Is It the Clinician’s Job to Move Clients From Ambivalent to Committed?

engagement Oct 01, 2025

One of the biggest frustrations I hear from practice owners is this:
“We’re driving referrals, but clients are dropping out by session two or three. Clinicians say they don’t have the right clients on their caseload, and admin are chasing ghosts who never come back. What gives?”

On and on and on I hear about finding ideal clients and using a niche and working within your competencies.  Well, here’s a little something I have to say about dropouts and referrals. 

Sometimes the problem isn’t the client or the marketing.
It’s the clinician’s stance on responsibility.

Ambivalence vs. Resistance

Clients rarely walk through the door fully committed. More often, they’re ambivalent: “I want to change… but I don’t.” That’s normal.

Ambivalence only becomes a problem when it’s ignored. Left unchecked, it hardens into resistance; you know the dance: the cancellations, the reschedules, the ghosting, the “I’m fine, I don’t need therapy anymore.”

As clinicians, you need to recognise:

  • Do clinicians see ambivalence as something to engage with?
  • Or do they believe it’s not their role; that only fully committed clients should be in the room?

The Clinician’s Influence

Research is clear: therapist style shapes client talk.

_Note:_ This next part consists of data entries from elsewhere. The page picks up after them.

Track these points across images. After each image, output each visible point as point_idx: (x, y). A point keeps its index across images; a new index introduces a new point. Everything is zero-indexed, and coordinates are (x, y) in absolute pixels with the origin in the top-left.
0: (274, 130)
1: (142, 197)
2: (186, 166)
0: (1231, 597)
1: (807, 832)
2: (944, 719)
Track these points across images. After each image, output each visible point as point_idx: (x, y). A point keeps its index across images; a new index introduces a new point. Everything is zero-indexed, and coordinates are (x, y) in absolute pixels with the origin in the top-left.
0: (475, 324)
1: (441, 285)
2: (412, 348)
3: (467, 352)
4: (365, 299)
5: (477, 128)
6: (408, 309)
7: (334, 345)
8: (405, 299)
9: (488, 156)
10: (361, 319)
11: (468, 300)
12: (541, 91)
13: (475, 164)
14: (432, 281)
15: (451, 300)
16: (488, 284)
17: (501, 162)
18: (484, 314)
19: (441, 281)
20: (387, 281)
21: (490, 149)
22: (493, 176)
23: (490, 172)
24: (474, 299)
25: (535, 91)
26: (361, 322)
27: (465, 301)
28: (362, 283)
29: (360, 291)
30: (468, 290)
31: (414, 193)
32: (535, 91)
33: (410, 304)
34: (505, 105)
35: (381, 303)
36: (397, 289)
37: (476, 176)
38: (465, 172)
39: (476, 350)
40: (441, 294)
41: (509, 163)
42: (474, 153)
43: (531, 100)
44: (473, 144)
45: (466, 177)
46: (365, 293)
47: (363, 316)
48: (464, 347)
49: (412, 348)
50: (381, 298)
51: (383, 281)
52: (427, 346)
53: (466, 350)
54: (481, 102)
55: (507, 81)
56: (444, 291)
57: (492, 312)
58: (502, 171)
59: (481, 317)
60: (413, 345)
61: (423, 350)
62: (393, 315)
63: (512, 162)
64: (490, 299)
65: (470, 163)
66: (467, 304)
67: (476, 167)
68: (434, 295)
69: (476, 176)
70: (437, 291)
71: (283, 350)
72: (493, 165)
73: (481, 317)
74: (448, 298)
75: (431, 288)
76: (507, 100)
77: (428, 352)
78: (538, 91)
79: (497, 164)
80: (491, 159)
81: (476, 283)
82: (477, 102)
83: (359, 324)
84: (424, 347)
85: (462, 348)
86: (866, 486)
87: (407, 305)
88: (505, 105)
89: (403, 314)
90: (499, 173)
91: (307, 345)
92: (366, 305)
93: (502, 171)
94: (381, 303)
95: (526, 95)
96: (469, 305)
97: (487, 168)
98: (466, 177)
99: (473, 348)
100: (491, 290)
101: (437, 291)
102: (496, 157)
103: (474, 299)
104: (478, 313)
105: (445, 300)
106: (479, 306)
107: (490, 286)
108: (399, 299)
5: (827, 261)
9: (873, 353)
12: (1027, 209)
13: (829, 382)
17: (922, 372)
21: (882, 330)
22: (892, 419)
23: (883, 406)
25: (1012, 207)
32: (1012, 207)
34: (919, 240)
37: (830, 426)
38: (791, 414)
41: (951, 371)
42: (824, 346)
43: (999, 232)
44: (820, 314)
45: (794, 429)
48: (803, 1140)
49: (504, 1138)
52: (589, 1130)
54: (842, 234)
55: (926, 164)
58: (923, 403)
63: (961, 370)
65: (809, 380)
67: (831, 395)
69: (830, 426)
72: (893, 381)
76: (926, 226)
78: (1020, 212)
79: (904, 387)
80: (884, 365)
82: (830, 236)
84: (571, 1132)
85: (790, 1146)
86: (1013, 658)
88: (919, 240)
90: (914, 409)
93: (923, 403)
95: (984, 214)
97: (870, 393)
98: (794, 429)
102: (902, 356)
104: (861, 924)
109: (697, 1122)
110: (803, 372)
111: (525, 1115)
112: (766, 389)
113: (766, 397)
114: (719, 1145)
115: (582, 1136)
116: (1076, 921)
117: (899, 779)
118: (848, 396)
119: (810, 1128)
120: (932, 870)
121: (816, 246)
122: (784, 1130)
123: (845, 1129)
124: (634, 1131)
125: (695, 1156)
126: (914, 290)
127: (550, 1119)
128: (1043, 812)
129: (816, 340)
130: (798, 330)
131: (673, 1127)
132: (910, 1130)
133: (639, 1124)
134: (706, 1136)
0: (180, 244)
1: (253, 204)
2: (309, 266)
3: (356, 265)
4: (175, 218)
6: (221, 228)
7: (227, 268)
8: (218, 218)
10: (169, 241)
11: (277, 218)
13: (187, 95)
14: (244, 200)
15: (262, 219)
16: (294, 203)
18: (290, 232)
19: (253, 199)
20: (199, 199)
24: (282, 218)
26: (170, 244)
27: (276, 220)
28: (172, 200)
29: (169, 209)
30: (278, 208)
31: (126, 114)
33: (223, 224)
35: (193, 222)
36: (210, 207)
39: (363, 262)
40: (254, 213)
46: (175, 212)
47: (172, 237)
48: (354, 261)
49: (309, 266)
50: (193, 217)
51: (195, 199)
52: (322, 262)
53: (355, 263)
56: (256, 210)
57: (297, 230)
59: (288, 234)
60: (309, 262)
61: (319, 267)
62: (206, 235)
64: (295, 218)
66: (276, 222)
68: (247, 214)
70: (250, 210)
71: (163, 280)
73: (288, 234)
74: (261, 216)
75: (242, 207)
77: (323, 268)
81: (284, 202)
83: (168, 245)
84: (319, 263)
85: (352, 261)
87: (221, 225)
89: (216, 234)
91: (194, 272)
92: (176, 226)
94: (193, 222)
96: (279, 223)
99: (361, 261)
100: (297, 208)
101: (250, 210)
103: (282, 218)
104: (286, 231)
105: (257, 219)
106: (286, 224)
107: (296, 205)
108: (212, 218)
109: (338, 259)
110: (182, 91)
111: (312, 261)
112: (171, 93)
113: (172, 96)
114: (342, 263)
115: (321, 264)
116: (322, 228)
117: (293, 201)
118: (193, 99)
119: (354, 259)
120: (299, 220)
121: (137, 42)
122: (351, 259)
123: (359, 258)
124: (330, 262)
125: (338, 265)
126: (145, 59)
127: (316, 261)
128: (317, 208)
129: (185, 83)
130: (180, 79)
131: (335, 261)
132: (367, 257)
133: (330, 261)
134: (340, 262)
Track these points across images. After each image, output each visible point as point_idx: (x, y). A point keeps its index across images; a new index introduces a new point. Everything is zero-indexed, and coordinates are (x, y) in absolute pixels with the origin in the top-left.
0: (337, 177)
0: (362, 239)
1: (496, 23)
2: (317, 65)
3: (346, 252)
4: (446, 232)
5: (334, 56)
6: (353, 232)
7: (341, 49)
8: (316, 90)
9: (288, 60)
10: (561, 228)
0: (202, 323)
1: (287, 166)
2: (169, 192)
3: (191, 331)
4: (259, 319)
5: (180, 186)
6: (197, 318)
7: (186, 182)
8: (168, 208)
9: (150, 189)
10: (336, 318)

  • Collaborative, curious clinicians draw out change talk (language in favour of change).
  • Dismissive or overly pushy clinicians invite counter-change talk (arguments for staying the same).

Counter-change talk isn’t failure.  It’s feedback. It’s the part of the client that wants to stay safe. Clinicians can either lean into it with curiosity, or avoid it and risk dropout.

Monitoring & Ruptures

Commitment grows when clients can see progress. Regular check-ins, milestones, or outcome measures keep therapy relevant and sticky. Without monitoring, sessions blur together and commitment drifts.

And yes, ruptures will happen. They’re part of therapy. But clinicians who avoid addressing ruptures or ambivalence often lose clients to early dropout. Which can be disguised as “you’ve helped me, thanks” or “I’ll come back someday.”

The Traffic Light Lens

I use a simple framework with my clients:

  • Green clients: committed, energising, aligned.
  • Yellow clients: ambivalent, inconsistent, neutral. They can go green if supported or red if mishandled.
  • Red clients: resistant, draining, clients you find yourself working harder than

The critical question for clinicians:
👉 What happens to the yellows in your practice?

Why This Matters for Your Practice

There’s no right or wrong answer. But there is a strategic one.

  • If your clinicians avoid responsibility, your marketing must target only committed clients.
  • If your clinicians engage responsibility, your marketing can safely include ambivalent clients

Either choice is fine but your marketing, admin training, and supervision need to match it.

Take Action

  1. Responsibility Audit: Ask each clinician, “Do you believe it’s your role to move ambivalent clients toward commitment?”
  2. Caseload Map: Use the traffic light system. How many greens, yellows, reds are in the diaries right now?
  3. Progress Checkpoint: Add at least one structured moment in your client journey for clients to reflect on progress.
  4. Marketing Alignment: Decide: are you bringing in greens only, or greens + yellows?

Final Word

Ambivalence is inevitable. Resistance is preventable.
Your business doesn’t need a “right answer”  it needs clarity.
Because your clinicians’ stance will tell you exactly which clients to bring through your doors.